Towards Multiple Embeddings for Multivariate Network Analysis
Data- och informationsvetenskap
Fakulteten för teknik
Torsdagen den 19 maj 2022 kl. 10.00
Weber, Hus K, Växjö.
Daniel Archambault, Swansea University, UK
Docent Arianit Kurti, Linnéuniversitetet
Professor Andreas Kerren, Linnéuniversitetet
Lektor Ilir Jusufi, Linnéuniversitetet
Professor Welf Löwe, Linnéuniversitetet
The study of multivariate networks (MVNs, i.e., large data sets where data points have relations to other data points and both these relations and the points themselves can have attributed data) is an important task in many different fields, such as social networks for the humanities, citation networks for bibliometrics and biochemical networks for life sciences. Furthermore, when dealing with visualization and analysis of MVNs, many open challenges still exist regarding both computational aspects (i.e., the challenge of computing different metrics of a large-scale MVN) and visual aspects (i.e. the challenge of displaying all the information of a large-scale MVN in a way that is comprehensible to the user). In the search for efficient and scalable visual analytics methods, especially for exploratory data analysis, this thesis explores a novel approach of aspect-driven MVN embedding and the use of ensembles of embeddings for multi-level similarity calculations. Starting from the observation that there already exist several different embedding techniques for datatypes that are common for real-world MVNs, the main question that we will try to answer is: “Could the use of multiple embeddings provide for new and better solutions for visual analytics on multivariate networks?” This main question then inspires the formulation of four more specific research goals regarding: (1) methods for combining embeddings, (2) the development of a general methodology framework, (3) new visualization methods, and (4) proof-of-concept applications for real-world scenarios.

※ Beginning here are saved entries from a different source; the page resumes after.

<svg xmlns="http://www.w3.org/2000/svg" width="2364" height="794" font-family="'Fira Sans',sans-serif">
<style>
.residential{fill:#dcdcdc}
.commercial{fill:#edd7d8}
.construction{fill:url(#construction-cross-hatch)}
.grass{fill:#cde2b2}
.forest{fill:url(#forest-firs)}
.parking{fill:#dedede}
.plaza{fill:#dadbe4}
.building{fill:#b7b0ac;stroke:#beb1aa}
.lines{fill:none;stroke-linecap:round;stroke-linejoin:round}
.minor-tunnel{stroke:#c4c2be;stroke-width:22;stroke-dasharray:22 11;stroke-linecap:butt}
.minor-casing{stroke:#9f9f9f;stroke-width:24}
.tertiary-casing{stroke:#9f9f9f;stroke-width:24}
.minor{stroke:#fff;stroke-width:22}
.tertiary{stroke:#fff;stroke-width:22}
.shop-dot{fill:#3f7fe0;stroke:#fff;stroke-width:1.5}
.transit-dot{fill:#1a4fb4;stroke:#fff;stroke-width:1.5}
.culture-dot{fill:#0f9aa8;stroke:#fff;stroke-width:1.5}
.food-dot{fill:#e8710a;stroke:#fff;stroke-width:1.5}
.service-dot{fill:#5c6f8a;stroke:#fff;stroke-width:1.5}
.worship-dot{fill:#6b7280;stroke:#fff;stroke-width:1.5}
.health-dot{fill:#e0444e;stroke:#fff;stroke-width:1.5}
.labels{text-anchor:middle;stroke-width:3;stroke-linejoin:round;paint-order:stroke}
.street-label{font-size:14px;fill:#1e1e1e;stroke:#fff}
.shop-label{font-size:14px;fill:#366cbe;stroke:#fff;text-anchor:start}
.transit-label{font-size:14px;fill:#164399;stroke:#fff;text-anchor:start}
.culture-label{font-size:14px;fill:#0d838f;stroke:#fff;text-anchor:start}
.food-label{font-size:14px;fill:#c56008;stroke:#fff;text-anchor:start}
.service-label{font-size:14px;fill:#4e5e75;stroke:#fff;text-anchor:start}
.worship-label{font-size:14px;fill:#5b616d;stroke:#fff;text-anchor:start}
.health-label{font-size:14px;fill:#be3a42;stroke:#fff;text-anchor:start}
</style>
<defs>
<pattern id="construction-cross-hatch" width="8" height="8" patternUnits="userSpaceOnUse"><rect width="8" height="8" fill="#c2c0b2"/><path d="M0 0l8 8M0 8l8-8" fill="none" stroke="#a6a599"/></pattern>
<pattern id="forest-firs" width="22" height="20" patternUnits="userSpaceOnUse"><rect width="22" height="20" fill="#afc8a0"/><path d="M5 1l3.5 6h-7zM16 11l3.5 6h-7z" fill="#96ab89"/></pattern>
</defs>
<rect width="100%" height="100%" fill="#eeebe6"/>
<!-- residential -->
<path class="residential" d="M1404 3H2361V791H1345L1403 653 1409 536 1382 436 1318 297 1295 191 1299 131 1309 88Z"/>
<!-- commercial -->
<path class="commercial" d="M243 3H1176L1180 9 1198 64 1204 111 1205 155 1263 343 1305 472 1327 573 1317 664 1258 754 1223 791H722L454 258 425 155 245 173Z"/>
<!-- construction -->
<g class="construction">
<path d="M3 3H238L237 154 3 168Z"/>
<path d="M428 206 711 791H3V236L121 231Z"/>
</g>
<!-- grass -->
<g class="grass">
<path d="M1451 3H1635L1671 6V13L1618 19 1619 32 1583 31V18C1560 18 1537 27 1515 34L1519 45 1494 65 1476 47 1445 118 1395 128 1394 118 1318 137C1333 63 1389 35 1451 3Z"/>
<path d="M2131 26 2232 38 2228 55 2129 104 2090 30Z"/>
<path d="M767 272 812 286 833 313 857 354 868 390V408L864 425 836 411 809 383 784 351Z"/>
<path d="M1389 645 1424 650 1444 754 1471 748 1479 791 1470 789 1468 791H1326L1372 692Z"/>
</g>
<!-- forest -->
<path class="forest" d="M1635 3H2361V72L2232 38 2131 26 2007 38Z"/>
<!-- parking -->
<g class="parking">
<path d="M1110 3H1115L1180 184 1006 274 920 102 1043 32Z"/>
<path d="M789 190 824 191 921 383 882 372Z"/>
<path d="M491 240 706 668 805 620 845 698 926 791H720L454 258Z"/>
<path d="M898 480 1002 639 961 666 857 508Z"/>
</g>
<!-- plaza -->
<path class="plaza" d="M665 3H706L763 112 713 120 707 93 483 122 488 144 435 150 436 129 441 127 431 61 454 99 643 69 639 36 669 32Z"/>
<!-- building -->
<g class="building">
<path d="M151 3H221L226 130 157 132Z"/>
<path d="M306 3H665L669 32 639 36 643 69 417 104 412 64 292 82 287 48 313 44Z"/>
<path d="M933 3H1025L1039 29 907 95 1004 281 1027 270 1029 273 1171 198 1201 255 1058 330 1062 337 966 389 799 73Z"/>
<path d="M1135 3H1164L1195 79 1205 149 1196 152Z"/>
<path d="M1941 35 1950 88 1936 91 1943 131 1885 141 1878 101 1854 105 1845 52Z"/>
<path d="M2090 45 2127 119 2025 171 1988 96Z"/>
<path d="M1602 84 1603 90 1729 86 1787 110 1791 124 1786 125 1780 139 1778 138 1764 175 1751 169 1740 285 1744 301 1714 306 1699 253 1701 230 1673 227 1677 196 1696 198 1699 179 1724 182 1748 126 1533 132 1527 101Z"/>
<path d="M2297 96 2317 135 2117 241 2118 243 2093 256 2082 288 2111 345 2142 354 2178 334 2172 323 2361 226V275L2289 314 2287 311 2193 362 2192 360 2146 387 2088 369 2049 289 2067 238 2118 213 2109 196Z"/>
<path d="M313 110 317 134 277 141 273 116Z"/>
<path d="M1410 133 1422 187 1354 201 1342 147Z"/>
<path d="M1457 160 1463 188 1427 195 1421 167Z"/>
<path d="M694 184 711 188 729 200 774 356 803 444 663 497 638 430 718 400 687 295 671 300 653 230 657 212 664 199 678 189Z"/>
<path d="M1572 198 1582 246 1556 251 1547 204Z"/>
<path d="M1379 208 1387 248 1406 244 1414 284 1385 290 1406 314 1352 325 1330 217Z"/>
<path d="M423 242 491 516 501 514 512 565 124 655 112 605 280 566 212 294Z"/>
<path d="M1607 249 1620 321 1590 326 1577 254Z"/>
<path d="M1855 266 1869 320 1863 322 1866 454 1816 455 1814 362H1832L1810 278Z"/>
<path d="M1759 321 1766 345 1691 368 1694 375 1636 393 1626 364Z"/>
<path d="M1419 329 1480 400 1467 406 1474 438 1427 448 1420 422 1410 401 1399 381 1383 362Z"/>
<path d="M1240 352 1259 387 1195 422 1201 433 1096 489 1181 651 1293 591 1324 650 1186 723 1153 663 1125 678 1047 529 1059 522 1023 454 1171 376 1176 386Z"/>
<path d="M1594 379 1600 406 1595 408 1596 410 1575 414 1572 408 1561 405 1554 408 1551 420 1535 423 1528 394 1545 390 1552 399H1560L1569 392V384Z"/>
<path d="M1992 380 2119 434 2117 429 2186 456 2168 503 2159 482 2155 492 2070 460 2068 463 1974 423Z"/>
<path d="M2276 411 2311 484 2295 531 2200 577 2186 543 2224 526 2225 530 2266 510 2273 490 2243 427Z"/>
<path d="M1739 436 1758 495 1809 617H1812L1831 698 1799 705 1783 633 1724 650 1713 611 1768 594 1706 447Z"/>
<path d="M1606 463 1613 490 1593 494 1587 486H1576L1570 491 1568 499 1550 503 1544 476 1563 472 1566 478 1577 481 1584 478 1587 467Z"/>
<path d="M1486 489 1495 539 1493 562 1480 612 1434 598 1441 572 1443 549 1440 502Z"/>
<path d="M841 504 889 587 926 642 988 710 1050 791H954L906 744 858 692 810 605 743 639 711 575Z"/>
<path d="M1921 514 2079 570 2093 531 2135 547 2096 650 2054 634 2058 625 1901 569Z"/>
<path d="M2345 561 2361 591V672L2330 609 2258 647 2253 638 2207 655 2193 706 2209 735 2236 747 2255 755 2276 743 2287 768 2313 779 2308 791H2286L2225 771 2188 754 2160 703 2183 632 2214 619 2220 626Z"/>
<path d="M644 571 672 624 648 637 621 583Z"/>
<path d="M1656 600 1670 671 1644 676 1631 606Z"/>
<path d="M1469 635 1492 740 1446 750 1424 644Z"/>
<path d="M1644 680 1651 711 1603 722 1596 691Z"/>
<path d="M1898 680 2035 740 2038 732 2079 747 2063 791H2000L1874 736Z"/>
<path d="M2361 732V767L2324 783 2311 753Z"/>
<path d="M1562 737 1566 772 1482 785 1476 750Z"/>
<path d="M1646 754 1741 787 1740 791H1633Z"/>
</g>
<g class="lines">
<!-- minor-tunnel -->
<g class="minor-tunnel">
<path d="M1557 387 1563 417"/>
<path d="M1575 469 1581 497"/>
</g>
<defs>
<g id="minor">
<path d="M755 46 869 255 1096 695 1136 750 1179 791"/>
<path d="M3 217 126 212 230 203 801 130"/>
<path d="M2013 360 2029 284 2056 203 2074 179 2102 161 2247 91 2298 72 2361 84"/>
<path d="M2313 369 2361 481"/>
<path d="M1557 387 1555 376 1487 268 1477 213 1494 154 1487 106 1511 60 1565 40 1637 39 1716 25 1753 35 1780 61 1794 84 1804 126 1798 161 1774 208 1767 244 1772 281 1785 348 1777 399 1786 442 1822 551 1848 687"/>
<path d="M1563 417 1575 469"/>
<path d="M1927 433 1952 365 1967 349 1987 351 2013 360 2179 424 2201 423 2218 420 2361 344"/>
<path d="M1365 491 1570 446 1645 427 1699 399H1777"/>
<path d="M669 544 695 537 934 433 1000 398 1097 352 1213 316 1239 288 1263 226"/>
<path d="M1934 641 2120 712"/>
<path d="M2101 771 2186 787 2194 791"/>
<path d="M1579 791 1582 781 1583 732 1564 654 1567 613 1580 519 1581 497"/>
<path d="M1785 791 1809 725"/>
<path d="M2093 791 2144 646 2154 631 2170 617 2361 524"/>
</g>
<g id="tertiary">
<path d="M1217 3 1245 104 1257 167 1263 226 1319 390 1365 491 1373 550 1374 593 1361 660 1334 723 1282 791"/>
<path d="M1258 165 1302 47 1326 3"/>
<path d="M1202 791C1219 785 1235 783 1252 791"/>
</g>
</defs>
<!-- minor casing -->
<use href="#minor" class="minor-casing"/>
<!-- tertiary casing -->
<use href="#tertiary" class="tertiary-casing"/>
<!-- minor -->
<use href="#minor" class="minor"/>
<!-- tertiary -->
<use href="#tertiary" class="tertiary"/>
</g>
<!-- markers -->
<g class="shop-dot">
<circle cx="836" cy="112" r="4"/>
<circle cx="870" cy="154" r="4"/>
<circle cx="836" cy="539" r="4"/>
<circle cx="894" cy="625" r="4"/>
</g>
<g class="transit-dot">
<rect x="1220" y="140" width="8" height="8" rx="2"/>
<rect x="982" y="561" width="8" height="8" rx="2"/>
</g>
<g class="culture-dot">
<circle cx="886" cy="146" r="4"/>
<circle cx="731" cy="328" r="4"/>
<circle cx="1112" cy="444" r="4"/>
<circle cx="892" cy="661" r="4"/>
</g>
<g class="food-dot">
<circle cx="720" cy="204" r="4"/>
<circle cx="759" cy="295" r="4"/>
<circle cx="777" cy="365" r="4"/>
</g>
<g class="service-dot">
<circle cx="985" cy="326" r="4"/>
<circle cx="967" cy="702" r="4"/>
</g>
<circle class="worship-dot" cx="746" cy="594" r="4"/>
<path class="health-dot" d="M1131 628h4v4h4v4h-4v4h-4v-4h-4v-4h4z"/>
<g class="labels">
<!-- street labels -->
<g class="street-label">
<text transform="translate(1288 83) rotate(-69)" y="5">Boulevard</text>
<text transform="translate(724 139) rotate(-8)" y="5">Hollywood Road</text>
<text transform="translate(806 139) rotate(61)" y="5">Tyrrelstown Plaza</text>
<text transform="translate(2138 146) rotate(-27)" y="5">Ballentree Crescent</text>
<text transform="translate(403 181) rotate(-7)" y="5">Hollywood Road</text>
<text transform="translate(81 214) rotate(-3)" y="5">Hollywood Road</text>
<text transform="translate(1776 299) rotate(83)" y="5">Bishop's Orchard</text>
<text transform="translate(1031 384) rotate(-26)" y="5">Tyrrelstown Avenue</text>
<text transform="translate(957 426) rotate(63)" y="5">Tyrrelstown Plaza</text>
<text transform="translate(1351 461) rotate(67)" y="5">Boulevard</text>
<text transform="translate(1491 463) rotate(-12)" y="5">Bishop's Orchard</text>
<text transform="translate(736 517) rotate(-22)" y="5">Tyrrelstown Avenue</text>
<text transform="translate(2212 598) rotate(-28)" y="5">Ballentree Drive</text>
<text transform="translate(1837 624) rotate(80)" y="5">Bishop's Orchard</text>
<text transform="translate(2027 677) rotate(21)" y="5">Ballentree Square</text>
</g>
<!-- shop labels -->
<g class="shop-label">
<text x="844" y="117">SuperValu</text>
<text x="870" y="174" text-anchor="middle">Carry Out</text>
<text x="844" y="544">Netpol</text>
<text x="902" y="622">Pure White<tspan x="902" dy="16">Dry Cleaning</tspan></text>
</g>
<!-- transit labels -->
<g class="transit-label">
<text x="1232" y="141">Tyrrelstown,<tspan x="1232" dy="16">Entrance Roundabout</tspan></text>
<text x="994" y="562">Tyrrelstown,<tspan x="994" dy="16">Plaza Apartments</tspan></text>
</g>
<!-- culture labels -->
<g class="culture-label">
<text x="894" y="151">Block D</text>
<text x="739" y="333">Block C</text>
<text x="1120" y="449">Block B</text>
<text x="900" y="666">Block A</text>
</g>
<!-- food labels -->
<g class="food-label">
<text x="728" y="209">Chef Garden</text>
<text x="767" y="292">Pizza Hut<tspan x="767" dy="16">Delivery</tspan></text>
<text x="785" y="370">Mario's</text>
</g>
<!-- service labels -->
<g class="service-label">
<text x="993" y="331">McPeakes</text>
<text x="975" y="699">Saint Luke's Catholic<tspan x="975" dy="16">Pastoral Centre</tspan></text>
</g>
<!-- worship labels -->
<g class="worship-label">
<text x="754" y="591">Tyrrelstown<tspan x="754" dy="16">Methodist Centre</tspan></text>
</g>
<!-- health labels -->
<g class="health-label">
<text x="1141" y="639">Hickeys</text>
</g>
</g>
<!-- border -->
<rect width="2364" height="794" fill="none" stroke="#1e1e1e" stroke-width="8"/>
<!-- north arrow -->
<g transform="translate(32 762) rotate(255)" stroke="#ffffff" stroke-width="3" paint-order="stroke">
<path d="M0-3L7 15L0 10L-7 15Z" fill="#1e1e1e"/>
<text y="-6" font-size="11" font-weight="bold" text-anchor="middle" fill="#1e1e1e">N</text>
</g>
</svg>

The focus of our work lies on similarity-based analysis within the domains of bibliometrics and scientometrics, and our first major step is to develop a methodology for combining several different embeddings (for the same underlying data) to augment the quality of similarity calculations. This step includes an adaptation of some of the key ideas from ensemble methods to the field of embeddings, and also an interactive optimization process for finding the best performing ensembles. Upon this foundation, we develop an aspect-driven approach which seeks to divide an underlying MVN into separately embeddable aspects, which in turn allows for the resulting embedding vectors to be used in flexible analysis scenarios with high level of interaction. We then proceed to show how the concept of similarity-based analysis can be used to obtain valuable insights to, and a better understanding of, a large set of scientific publications. For this, we introduce the abstract concept of similarity patterns which we use to express how a specific set of similarity criteria are distributed over a data set. Furthermore, we present proof-of-concept applications which are designed to allow the user to exploit these similarity patterns at different levels of detail. We also show that our proposed methodology is generalizable beyond the scope of MVNs, and therefore could be applied to other fields as well.